Ağustos ayındayız, hangi gündeyim ya da ayın kaçı bilmiyorum. Eskiden olsa bir şeyleri bilmemek beni korkuturdu ama şimdi bu bilinmezliğin ortasında tüm gizemlere aşık olmayı başarmıştım. Siyah mercedesin şoför koltuğunda Ateş oturuyordu, ben ise yanında. Elim onun elini tutuyordu ve güneşin bizi götürdüğü yere araba sürüyorduk.

"İyi misin?" diye sordu bana İstanbul sınırına yaklaşırken. "Evet." deyince de üstelemedi ve tekrar sessizliğe gömüldük. Onun sessizliği bile güzeldi ve ben onca kalabalığın arasında onun sessizliğini tercih edecek kadar kaybolmuştum.

"Fazla düşünceli duruyorsun, herhangi bir korkun yok değil mi?" diye sordu.

Cevap vermedim.

"Masal, korkuyorum. Tüm bu olanların arasında kendini sürekli tehlikeye atmanın beni ne kadar korkuttuğunu anlayabiliyorsun değil mi?" dediğinde yanağına küçük bir buse koydum.

"Korkunu anlıyorum Ateş ama bu sefer gerçekten bir bitişti.

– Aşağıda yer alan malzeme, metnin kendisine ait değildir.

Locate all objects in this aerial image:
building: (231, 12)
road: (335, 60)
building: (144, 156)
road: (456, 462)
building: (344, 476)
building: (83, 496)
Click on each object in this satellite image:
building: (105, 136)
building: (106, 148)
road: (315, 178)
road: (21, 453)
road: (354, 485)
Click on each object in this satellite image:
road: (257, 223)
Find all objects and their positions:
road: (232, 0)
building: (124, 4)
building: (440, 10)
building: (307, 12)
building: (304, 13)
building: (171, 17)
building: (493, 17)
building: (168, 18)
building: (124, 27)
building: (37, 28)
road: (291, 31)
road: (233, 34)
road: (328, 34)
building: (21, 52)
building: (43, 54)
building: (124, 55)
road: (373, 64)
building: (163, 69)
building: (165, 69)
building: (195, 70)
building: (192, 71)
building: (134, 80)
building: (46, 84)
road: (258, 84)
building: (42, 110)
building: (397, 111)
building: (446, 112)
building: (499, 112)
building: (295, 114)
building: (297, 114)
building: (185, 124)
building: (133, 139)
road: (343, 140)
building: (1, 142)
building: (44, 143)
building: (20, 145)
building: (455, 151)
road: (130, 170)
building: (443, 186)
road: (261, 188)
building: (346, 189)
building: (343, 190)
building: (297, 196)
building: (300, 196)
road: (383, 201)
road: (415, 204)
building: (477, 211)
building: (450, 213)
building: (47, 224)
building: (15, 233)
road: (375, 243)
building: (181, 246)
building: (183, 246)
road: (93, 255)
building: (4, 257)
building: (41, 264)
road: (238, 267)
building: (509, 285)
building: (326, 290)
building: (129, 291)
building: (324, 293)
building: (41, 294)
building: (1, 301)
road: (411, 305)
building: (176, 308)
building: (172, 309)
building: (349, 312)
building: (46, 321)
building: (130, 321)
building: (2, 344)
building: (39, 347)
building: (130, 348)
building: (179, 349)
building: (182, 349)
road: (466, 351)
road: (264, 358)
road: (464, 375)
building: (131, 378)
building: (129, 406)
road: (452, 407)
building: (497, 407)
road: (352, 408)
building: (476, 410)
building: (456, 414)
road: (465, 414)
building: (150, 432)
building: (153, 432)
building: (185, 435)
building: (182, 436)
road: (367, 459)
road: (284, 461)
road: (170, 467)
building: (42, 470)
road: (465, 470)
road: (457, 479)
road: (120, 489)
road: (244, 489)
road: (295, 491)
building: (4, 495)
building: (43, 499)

Gidip zihnimi kendi haline geri getireceğim ve sizinle güzel bir hayat yaşayacağım. Kendime zarar vermeden ya da ölmeden. Bu yüzden birinin bize zarar vermesinden korkmana gerel kalmadı. Ölmemden korkmana gerek kalmadı."

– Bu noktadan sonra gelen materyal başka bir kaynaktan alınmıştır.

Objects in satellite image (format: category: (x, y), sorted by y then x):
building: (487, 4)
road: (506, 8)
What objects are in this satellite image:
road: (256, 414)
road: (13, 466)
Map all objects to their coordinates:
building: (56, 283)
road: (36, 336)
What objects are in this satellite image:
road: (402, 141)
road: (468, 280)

"Senin öldürülmenden korkmuyorum Masal çünkü seni kimse öldüremez bunu biliyorum. Ben senin kendini öldürmenden korkuyorum."

"Bu gereksiz bir korku öyleyse. Sana söz veriyorum çünkü. Şimdi ve sonsuza kadar sürecek olan bir söz. Kendime asla ama asla bile isteye zarar vermeyeceğim. Bu yüzden sen de bana söz ver Ateş. Kendine bile isteye asla zarar vermeyeceğine dair."

Yutkundu. "Söz veriyorum."

Omuzlarından koca bir yük kalkmış gibi gevşemiştim. Bu yüzden başımı Ateş'in omzuna koydum ve yolculuğun tadını çıkardım.

🌑

Yolculuğun bir çok yerinde durmuş, yemekler yemiş, molalar vermiş ve birçok şey yapmayı başarmıştık. Bu yüzden bir günümüz heba olmuştu bile. Akşam da bir yerde durmuş, kendimizi en yakın otele atmıştık. Yan yana iki oda bulmak biraz zor olsa da başarmanın sevinciyle kendimi hemen yatağa atmıştım. Deli gibi güneşli günün ardından rahat bir uyku çekmek amacıyla.

Hiçbir rüya görmeden sabah alarmının sesi ile uyanmayalı uzun zaman olduğu için güne oldukça mutlu bir başlangıç yapmıştım bile. Hızlıca Ateş'in odasına gidip kapıya girişmem de bunun büyük bir göstergesiydi.

Bir süre sonra yarı uykulu kapıyı açınca alarmını daha geç bir saate kurduğunu anlamıştım. Üzerindeki siyah atlet ve siyah eşofman sanki yaz ayında değilmişiz gibi hissettirmişti.

"Hadi ama daha yapacak tonla işimiz var." dediğimde uykulu uykulu bana bakmaya devam ediyordu. Sanırım uykuluyken beynine pek bir şey girmiyordu. Bunu ilk ders olan sınavlarda tescillemiştik gerçi ama iş hayatına girince düzeldiğini ummuştum.

"Saat kaç?" diye sorarak esnediğinde göz devirdim. "Çoktan onbir oldu." Gözlerini hızlıca bir iki kere kırpıştırdı. "Yediye alarmım vardı." diyerek içeriye döndüğünde onu kolundan tuttum.